# Provided entries
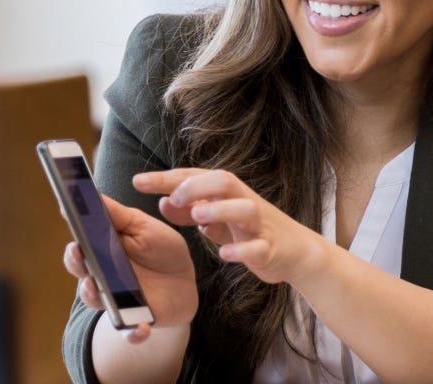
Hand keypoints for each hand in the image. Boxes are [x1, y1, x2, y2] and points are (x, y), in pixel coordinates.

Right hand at [62, 195, 197, 343]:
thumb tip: (90, 193)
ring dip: (95, 296)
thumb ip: (118, 215)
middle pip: (81, 273)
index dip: (74, 238)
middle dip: (77, 264)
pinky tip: (141, 328)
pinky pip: (129, 332)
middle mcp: (102, 278)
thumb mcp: (143, 227)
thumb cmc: (159, 249)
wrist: (183, 281)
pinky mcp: (135, 321)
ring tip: (98, 287)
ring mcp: (116, 301)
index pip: (79, 247)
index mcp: (102, 252)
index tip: (68, 224)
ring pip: (97, 302)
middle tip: (79, 253)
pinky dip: (132, 333)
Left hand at [133, 169, 326, 286]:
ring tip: (198, 216)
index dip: (167, 178)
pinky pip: (258, 247)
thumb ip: (190, 211)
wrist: (295, 252)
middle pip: (224, 181)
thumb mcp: (217, 218)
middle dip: (197, 185)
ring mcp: (259, 225)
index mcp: (228, 193)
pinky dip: (242, 250)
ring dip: (221, 209)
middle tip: (172, 196)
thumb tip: (162, 202)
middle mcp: (244, 202)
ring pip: (245, 208)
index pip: (195, 177)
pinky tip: (224, 255)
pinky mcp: (271, 248)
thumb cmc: (250, 230)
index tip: (138, 181)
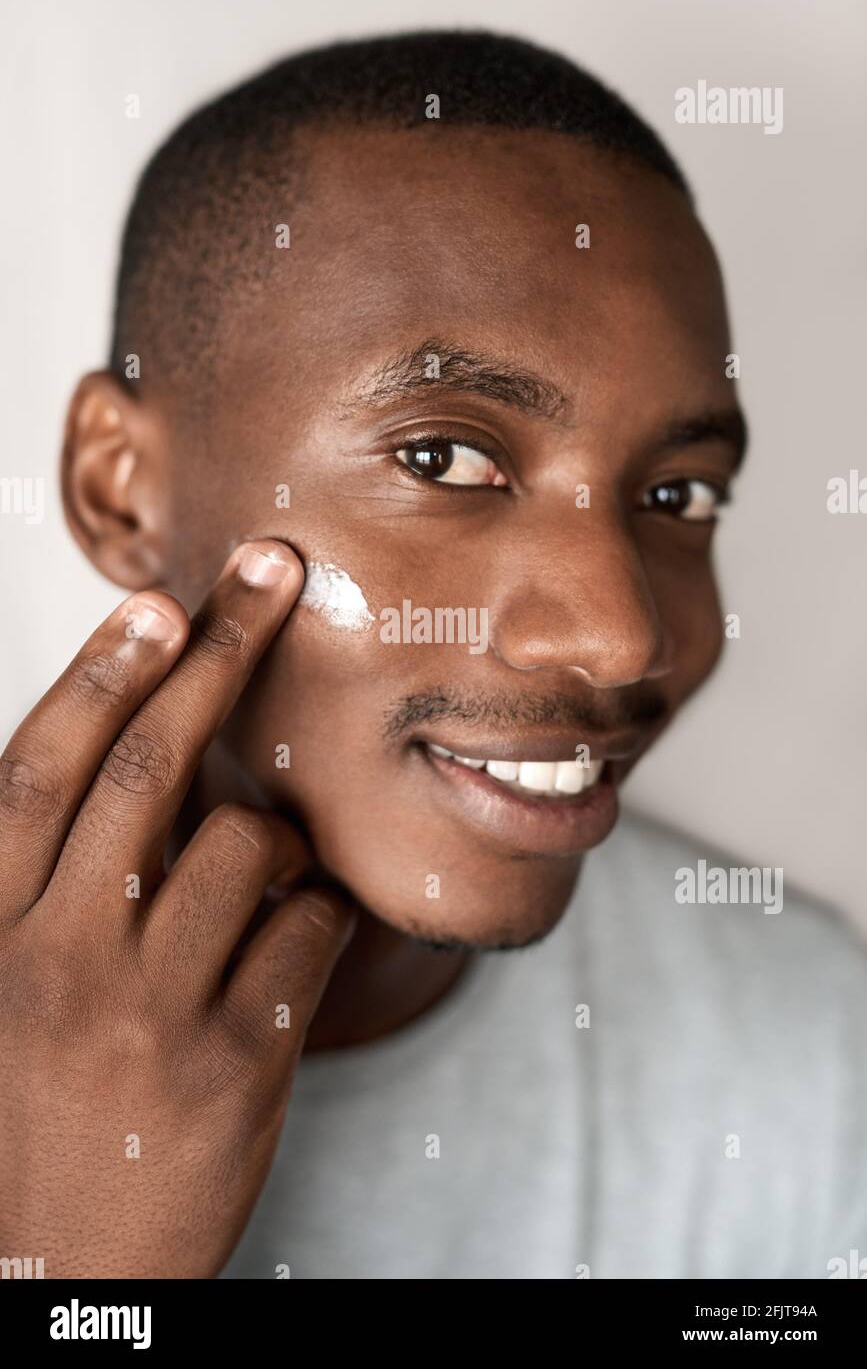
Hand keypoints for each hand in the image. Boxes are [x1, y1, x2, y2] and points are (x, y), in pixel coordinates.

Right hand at [0, 540, 355, 1277]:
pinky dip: (321, 912)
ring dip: (276, 839)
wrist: (54, 1278)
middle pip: (146, 768)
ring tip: (254, 886)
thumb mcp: (8, 985)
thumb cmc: (35, 1110)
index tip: (157, 604)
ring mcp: (151, 1010)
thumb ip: (61, 879)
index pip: (39, 772)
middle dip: (217, 652)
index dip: (99, 674)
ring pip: (251, 844)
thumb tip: (141, 752)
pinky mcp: (239, 1061)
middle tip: (273, 574)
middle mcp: (59, 957)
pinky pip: (315, 926)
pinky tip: (292, 945)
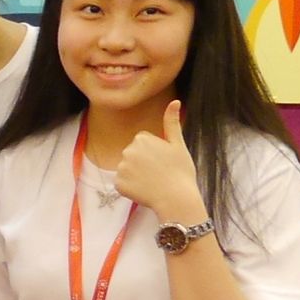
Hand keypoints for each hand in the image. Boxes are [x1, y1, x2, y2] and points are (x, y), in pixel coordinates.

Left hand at [118, 101, 208, 226]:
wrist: (177, 199)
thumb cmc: (181, 171)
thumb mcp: (178, 144)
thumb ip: (172, 122)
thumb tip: (175, 101)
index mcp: (141, 139)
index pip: (143, 142)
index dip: (154, 152)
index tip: (164, 161)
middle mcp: (127, 151)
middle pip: (133, 155)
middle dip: (143, 162)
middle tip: (159, 172)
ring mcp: (121, 168)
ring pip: (127, 169)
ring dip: (137, 175)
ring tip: (153, 182)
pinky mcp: (118, 184)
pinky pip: (123, 184)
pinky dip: (131, 188)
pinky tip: (144, 190)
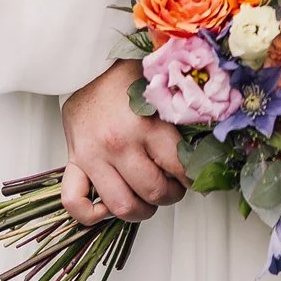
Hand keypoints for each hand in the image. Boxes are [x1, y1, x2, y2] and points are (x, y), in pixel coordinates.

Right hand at [60, 59, 188, 224]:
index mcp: (144, 124)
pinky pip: (75, 202)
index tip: (193, 176)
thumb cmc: (124, 77)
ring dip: (141, 210)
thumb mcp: (158, 89)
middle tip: (173, 187)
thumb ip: (180, 113)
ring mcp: (93, 156)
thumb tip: (207, 138)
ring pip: (122, 206)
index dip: (191, 177)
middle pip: (153, 191)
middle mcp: (118, 143)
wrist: (84, 66)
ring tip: (148, 199)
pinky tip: (107, 207)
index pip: (178, 166)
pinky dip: (91, 214)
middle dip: (170, 195)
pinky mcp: (72, 162)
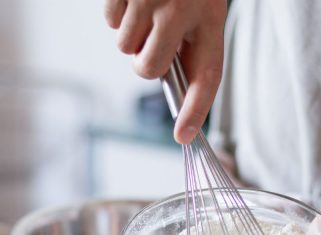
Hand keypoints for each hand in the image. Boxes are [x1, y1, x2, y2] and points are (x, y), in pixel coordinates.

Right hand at [104, 0, 226, 143]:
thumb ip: (190, 42)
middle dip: (145, 61)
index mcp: (210, 16)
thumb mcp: (201, 6)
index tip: (184, 136)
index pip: (207, 75)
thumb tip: (170, 79)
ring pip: (125, 46)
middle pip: (150, 68)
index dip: (196, 110)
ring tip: (147, 6)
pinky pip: (110, 21)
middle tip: (153, 36)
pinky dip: (117, 12)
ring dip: (131, 32)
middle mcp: (182, 9)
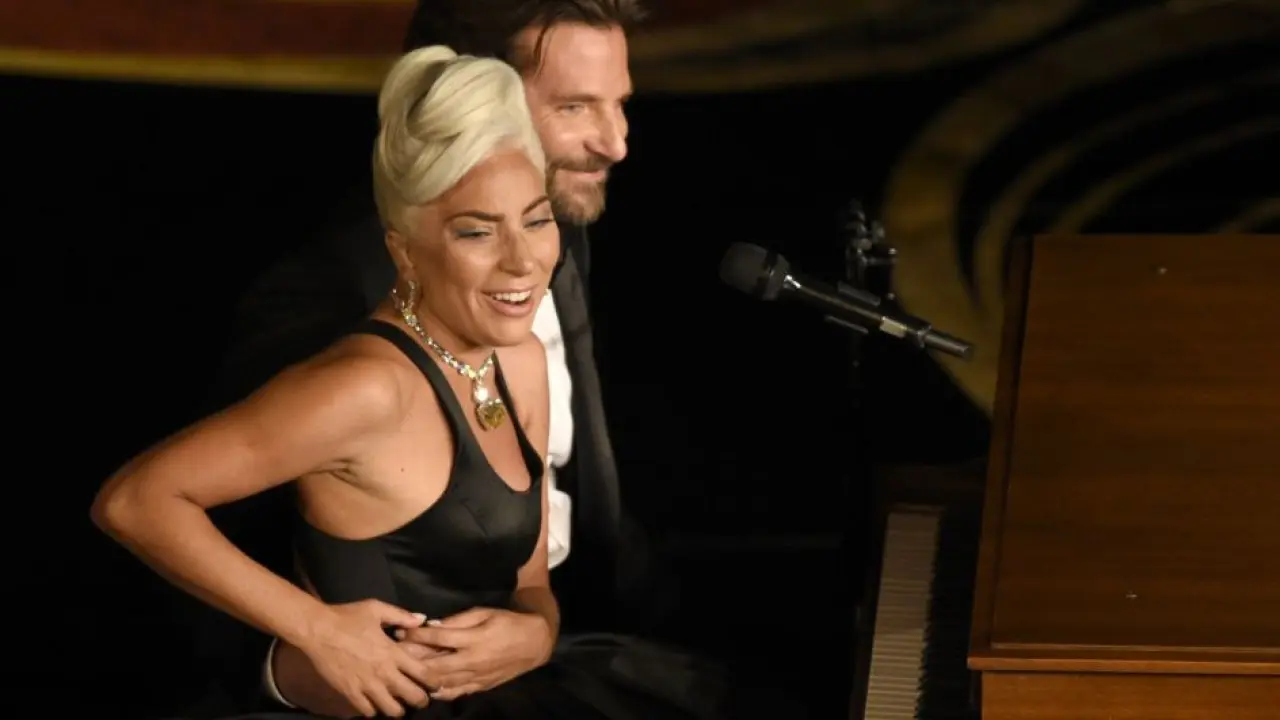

# Work required
Go through the listing above. Show each line where the word "Right" is found.

# Exercise solution
Right hand at [62, 195, 197, 343]:
Right hand at [0, 540, 355, 1277]:
Right hand at [60, 59, 188, 224]:
Right hand at [104, 0, 226, 143]:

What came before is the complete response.